■ **Problem requirements**:
Would you retype exactly the lines below, starting with the one that has "middle dip: (90, 51)" and going on through the one that has "pinky pip: (811, 940)", with no pictures and nothing else?

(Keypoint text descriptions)
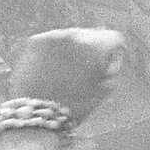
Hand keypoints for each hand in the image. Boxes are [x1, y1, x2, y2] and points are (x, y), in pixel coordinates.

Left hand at [8, 31, 127, 123]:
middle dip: (90, 51)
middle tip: (83, 72)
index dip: (113, 54)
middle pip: (91, 36)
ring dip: (71, 50)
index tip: (107, 66)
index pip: (114, 38)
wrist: (37, 114)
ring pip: (70, 37)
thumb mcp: (105, 88)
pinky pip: (52, 41)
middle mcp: (75, 35)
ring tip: (64, 73)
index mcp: (96, 47)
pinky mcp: (36, 40)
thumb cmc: (75, 106)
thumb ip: (111, 67)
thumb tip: (111, 54)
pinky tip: (50, 69)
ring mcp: (53, 36)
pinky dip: (53, 52)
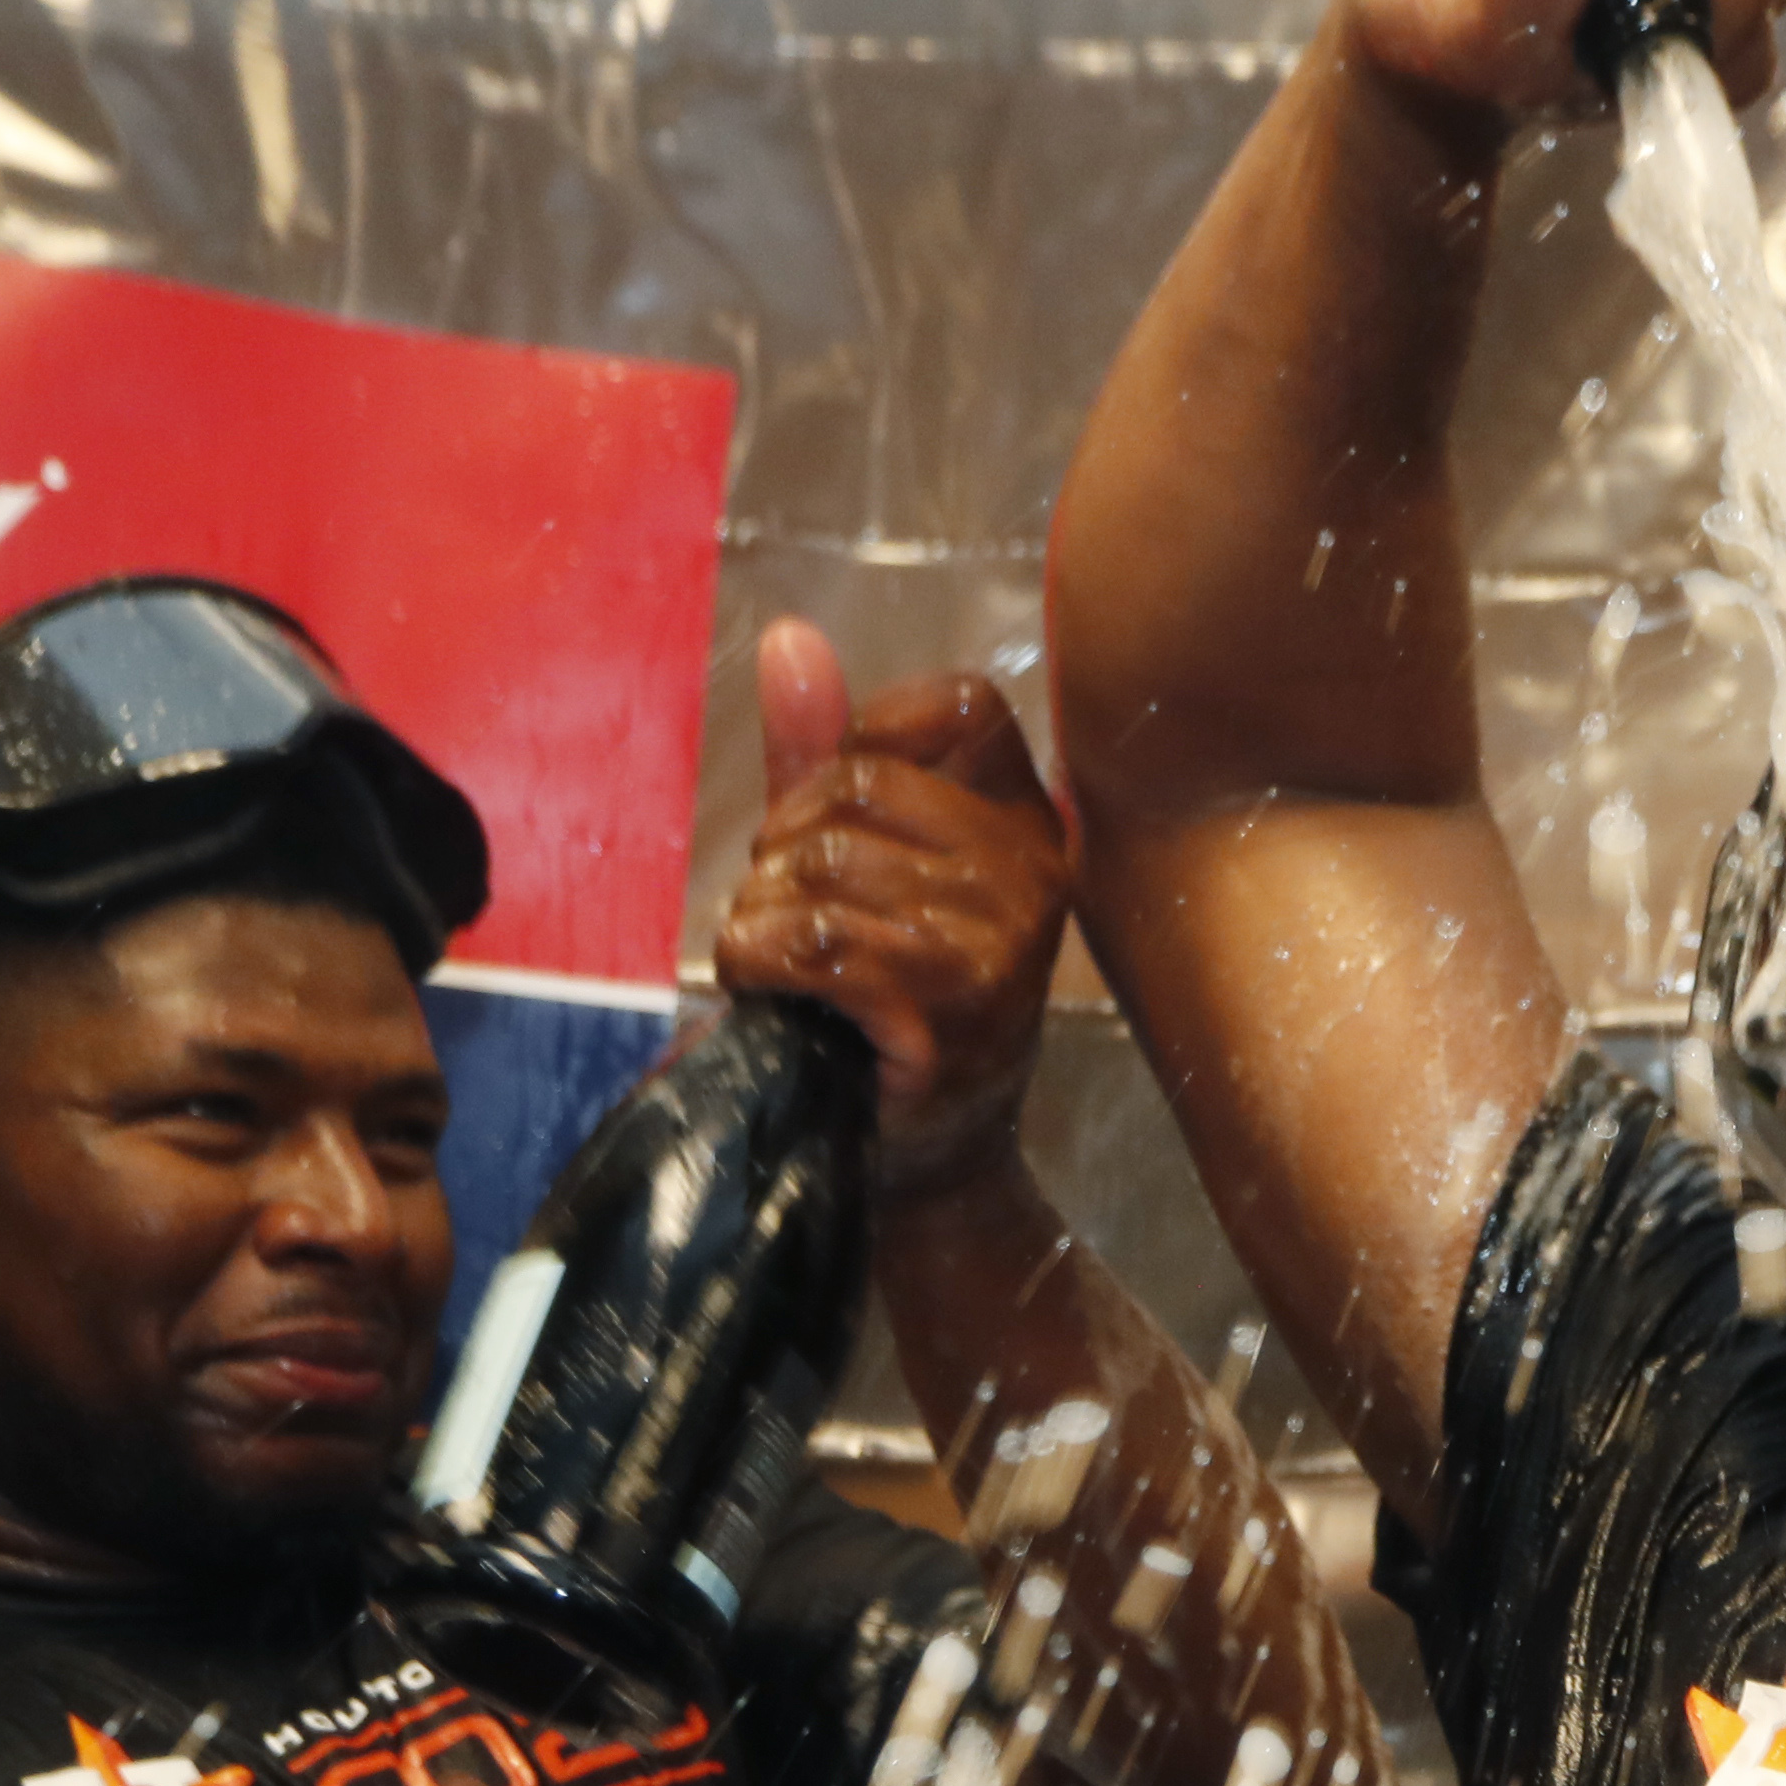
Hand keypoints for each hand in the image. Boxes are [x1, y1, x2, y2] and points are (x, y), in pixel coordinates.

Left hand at [716, 623, 1071, 1189]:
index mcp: (1027, 822)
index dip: (867, 741)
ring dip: (761, 914)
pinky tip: (769, 990)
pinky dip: (757, 960)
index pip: (956, 705)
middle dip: (786, 846)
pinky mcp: (944, 1002)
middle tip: (791, 914)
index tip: (839, 818)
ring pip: (821, 864)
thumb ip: (825, 750)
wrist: (927, 1150)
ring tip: (779, 962)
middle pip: (859, 787)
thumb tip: (789, 635)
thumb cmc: (890, 998)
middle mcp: (1029, 871)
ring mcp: (995, 938)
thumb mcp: (861, 858)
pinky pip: (811, 940)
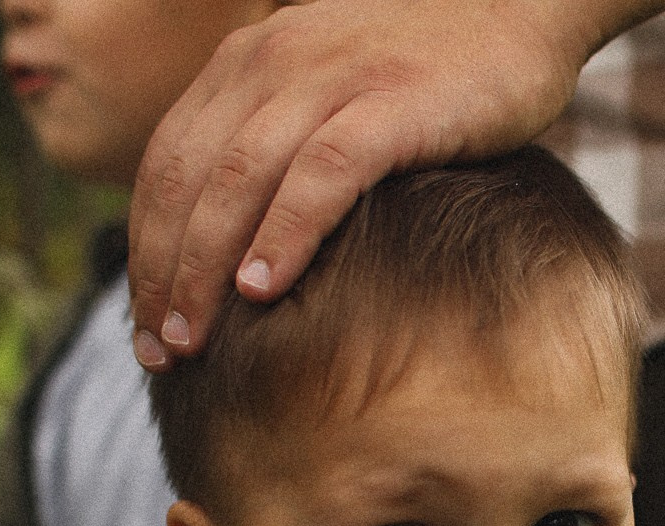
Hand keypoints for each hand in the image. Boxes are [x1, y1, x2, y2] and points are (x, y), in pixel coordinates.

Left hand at [126, 0, 664, 369]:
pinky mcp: (391, 101)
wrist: (522, 13)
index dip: (144, 250)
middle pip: (187, 179)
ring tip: (195, 339)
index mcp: (247, 63)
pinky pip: (319, 174)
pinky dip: (283, 233)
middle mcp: (272, 60)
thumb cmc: (433, 79)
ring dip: (205, 267)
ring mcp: (331, 76)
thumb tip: (239, 250)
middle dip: (163, 273)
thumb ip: (281, 149)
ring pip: (237, 180)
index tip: (142, 327)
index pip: (165, 166)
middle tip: (158, 353)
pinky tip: (263, 290)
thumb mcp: (333, 99)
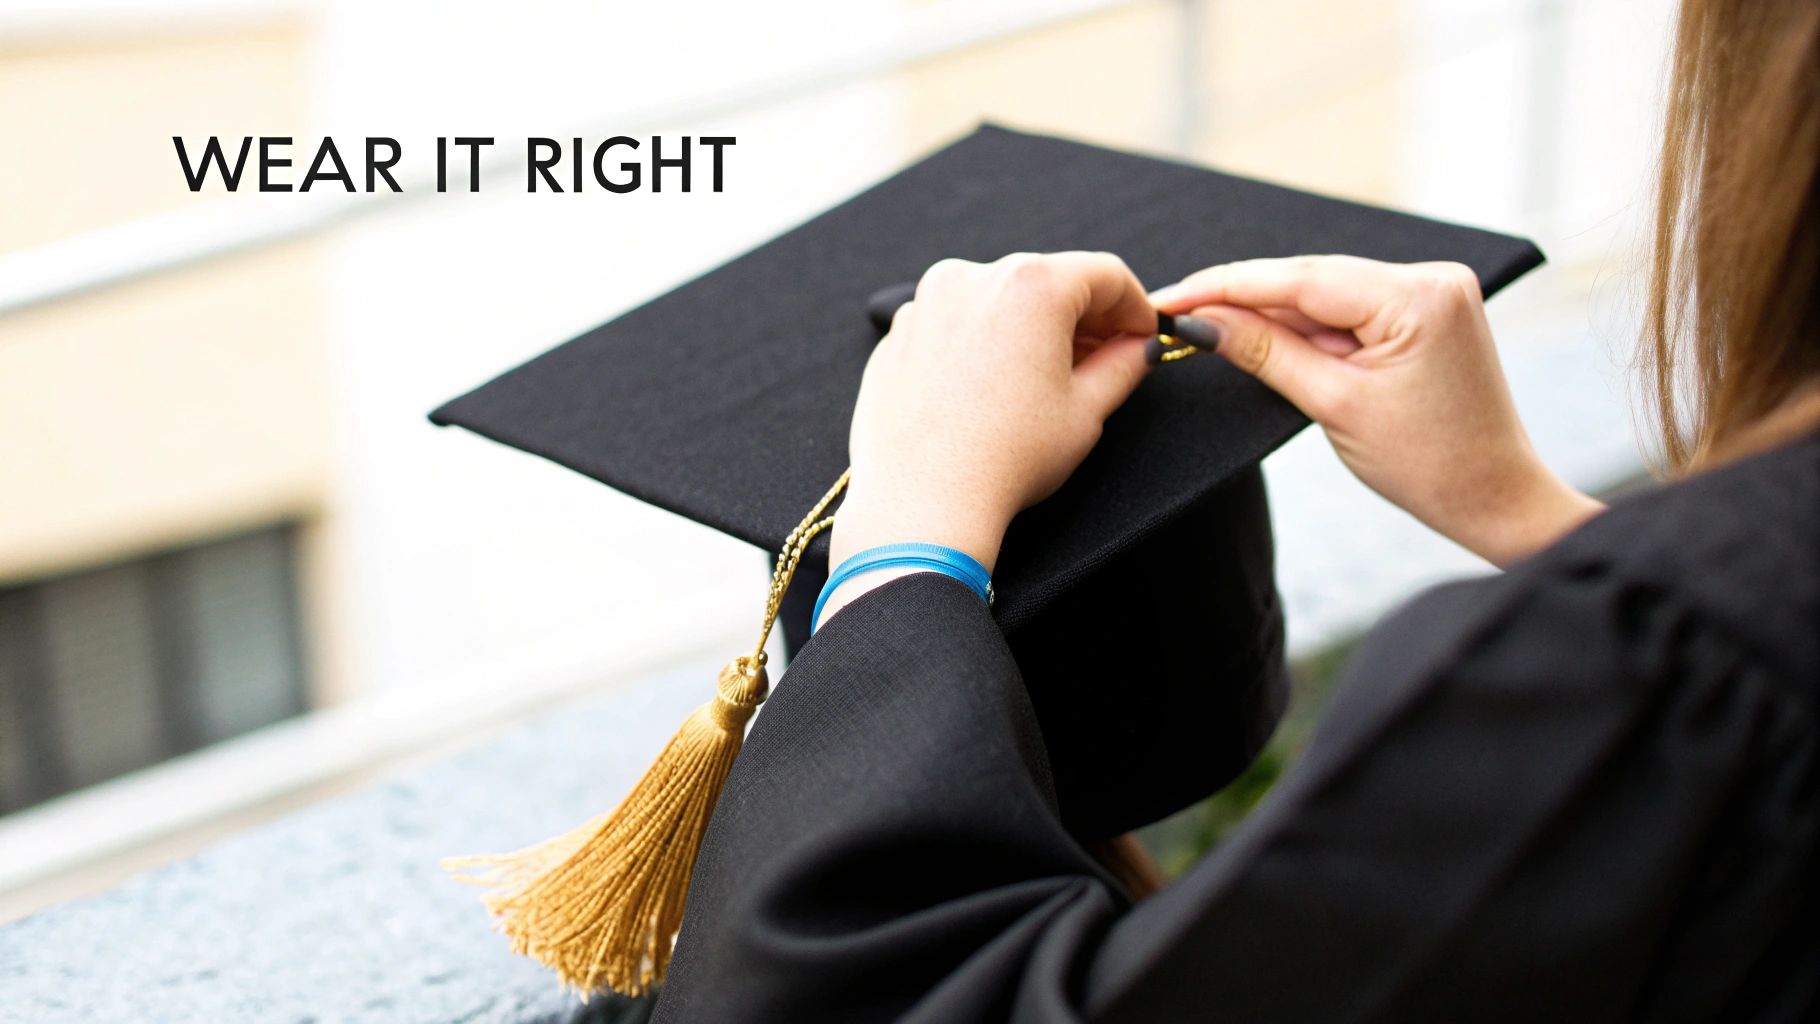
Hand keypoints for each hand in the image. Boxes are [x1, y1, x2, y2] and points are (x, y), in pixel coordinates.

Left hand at [822, 252, 1154, 622]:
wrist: (921, 503)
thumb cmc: (1006, 458)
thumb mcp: (1085, 411)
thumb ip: (1122, 366)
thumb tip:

■ **Exercise response**:
middle dip: (90, 51)
middle tip: (83, 72)
index dip: (113, 54)
middle pip: (91, 36)
ring dip: (71, 50)
index tip: (107, 66)
index pip: (114, 38)
wrist: (37, 114)
ring pip: (70, 37)
thumb mcp: (105, 88)
pinky pip: (52, 41)
middle mcp: (75, 35)
ring tip: (64, 73)
index mcp: (96, 47)
pinky mcp: (36, 40)
thumb cmc: (75, 106)
thumb ip: (111, 67)
thumb tip: (111, 54)
pinky tip: (50, 69)
ring mcp: (53, 36)
pinky dip: (53, 52)
Hand keypoints for each hand in the image. Boxes are [x1, y1, x2, y2] and points are (x, y), in pixel coordinates.

Left hand at [716, 623, 1071, 1189]:
index mcp: (1027, 822)
index dip: (867, 741)
ring dip: (761, 914)
pinky tip: (769, 990)
pinky dip: (757, 960)
index pip: (956, 705)
middle dip: (786, 846)
pinky mcp: (944, 1002)
middle tip: (791, 914)
index tip: (839, 818)
ring pip: (821, 864)
thumb ip: (825, 750)
wrist: (927, 1150)
ring tip: (779, 962)
middle pip: (859, 787)
thumb tip: (789, 635)
thumb cmc: (890, 998)
middle mcp: (1029, 871)
ring mcp: (995, 938)
thumb mcp: (861, 858)
pinky pip: (811, 940)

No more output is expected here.